Japanese government officials and other journalists have pushed back against the criticism of Japan’s press freedoms, calling the pessimistic assessments unfairly harsh.

It's not just japanese government



Japan's ranking is not so bad according to Freedom House



According to one Japanese news source, the Abe government’s efforts to suppress critics may have taken a more ominous turn. In its June edition, Facta, a monthly business magazine noted for its scoops, reported that the administration had used Japan’s spy agency, the Cabinet Intelligence and Research Office, to keep tabs on a Japanese lawyer who helped Kaye during his visit.

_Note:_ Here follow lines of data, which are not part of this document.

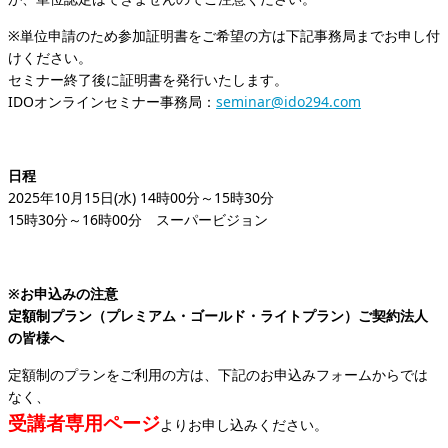
※単位申請のため参加証明書をご希望の方は下記事務局までお申し付
けください。
セミナー終了後に証明書を発行いたします。
IDOオンラインセミナー事務局：
seminar@ido294.com
日程
2025年10月15日(水) 14時00分～15時30分
15時30分～16時00分 スーパービジョン
※お申込みの注意
定額制プラン（プレミアム・ゴールド・ライトプラン）ご契約法人
の皆様へ
定額制のプランをご利用の方は、下記のお申込みフォームからでは
なく、
受講者専用ページ
よりお申し込みください。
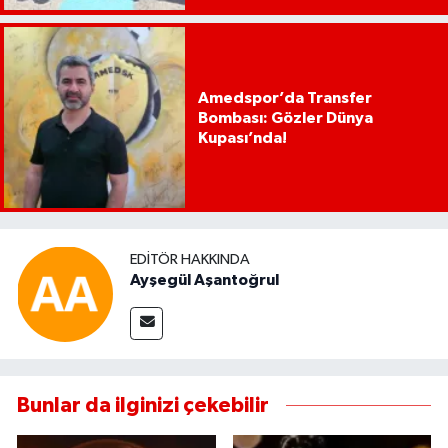
Amedspor’da Transfer
Bombası: Gözler Dünya
Kupası’nda!
EDITÖR HAKKINDA
Ayşegül Aşantoğrul
Bunlar da ilginizi çekebilir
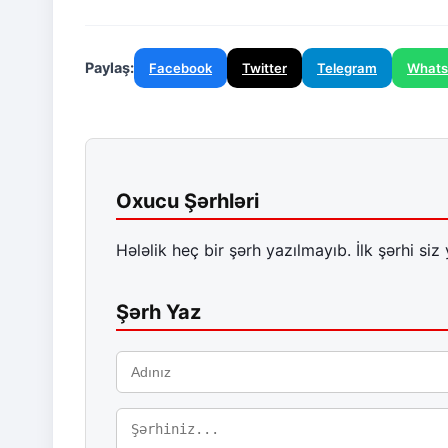
Paylaş:
Facebook
Twitter
Telegram
What
Oxucu Şərhləri
Hələlik heç bir şərh yazılmayıb. İlk şərhi siz 
Şərh Yaz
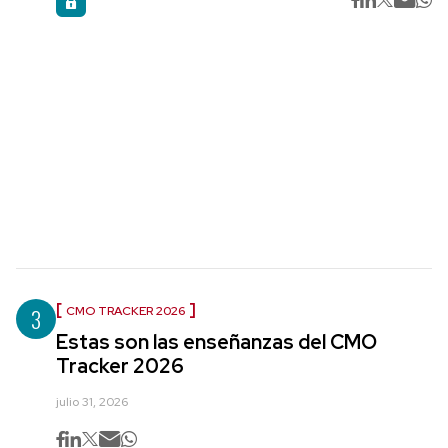
3
CMO TRACKER 2026
Estas son las enseñanzas del CMO
Tracker 2026
julio 31, 2026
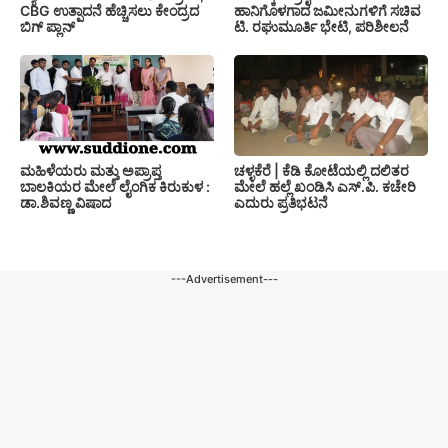
CBG ಉತ್ಪಾದನೆ ಹೆಚ್ಚಿಸಲು ಕೇಂದ್ರದ
ಹಾನಿಗೊಳಗಾದ ಜಮೀನುಗಳಿಗೆ ಸಚಿವ
ಬಿಗ್ ಪ್ಲಾನ್
ಟಿ. ರಘುಮೂರ್ತಿ ಭೇಟಿ, ಪರಿಶೀಲನೆ
ಚಳ್ಳಕೆರೆ | ಕೆಡಿ ಕೋಟೆಯಲ್ಲಿ ದಲಿತರ
ಮಹಿಳೆಯರು ಮತ್ತು ಅಪ್ರಾಪ್ತ
ಮೇಲೆ ಹಲ್ಲೆ ಖಂಡಿಸಿ ಎಸ್.ಪಿ. ಕಚೇರಿ
ಬಾಲಕಿಯರ ಮೇಲೆ ಲೈಂಗಿಕ ಕಿರುಕುಳ :
ಎದುರು ಪ್ರತಿಭಟನೆ
ಡಾ.ಶಿವಣ್ಣ ವಿಷಾದ
---Advertisement---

Fackler should have read the article more closely






彼女らの動向を監視するよう指示したと囁かれる






The report says


Rumor has it that the Cabinet Intelligence and Research Office was directed to monitor what they were up to.


So we don't know for sure whether they were actually directed or not nor are we sure whether the note revealed is fake or not.

In any case the note says
「弁護士はヒューマンライツ・ナウ事務局長であり、過激派関係者などと交流」「弁護士は昨年12月の訪日をデービッド氏に働きかけた。今回の訪日においては同氏の通訳を担当予定」市民団体A会は弁護士を介して、デービッド氏に対し、特定秘密保護法が国民の知る権利を侵害していることを訴えるレポートを提出しようとしている

The lawyer is the Secretary General of Human Rights Now. _She associates with people involved in a radical party. The lawyer asked David to visit Japan last year.She is supposed to act as an interpreter. She is trying to submit an report to David, alleging that new state secrecy law is violating the public right of access to information, through the citizen group A.


This looks just a simple report on the lawyer rather than the surveillance alleged.


Japanese and foreign media observers agree that the pressures visibly placed on journalists in Japan can seem quite tepid by international standards.


True.

Then why did Reporters Without Borders lower Japan’s place?


A dramatic example of this was exposed in March 2015, when one of Japan’s biggest networks, TV Asahi, removed Shigeaki Koga, an ex-Trade Ministry official turned sharp-tongued TV commentator, from its Hodo Station evening news program.
Koga drew the administration’s ire when he protested its ineffective handling of a hostage crisis in Syria on air by holding up a placard in January 2015 that read “I’m not Abe.”



However,


Koga's resignation was already settled on October or November at the latest in 2014, long before he held up a placard in January 2015 that read “I’m not Abe.” Koga is not a a regular member in the first place. Besides, the Koga's appearance on the program achieved the lower audience.



Asked specifically what pressure from the government he got, he couldn't give any instances.



What has been worrying, however, is the willingness of major Japanese media to silence themselves in response to a level of behind-the-scenes chiding by Abe administration officials that most U.S. journalists would probably just laugh off.



Then I wonder why American journalists have been silencing themselves in response to the allegation from the ex-comfort women for U.S. military and feminists that Korea and U.S. military exploited Korean sex slaves just the same way Japanese military exploited?


政府の圧力の証拠がないんで、メディアの文化論みたいのに焦点がかわりつつあるんでしょうね。


面白いのは、タブチ記者がアメリカに行って、アメリカの性奴隷問題について報告すると言っていたのできずに、日本企業についての批判的報道をさせられている。

英米記者だって、日本にいて英米の政府や企業について批判してもいいのに、そうしたものは皆無ーーー全くの沈黙を貫いている。

彼らの方がよほど、ナショナリスティックだと思いませんか。その程度は産経以上。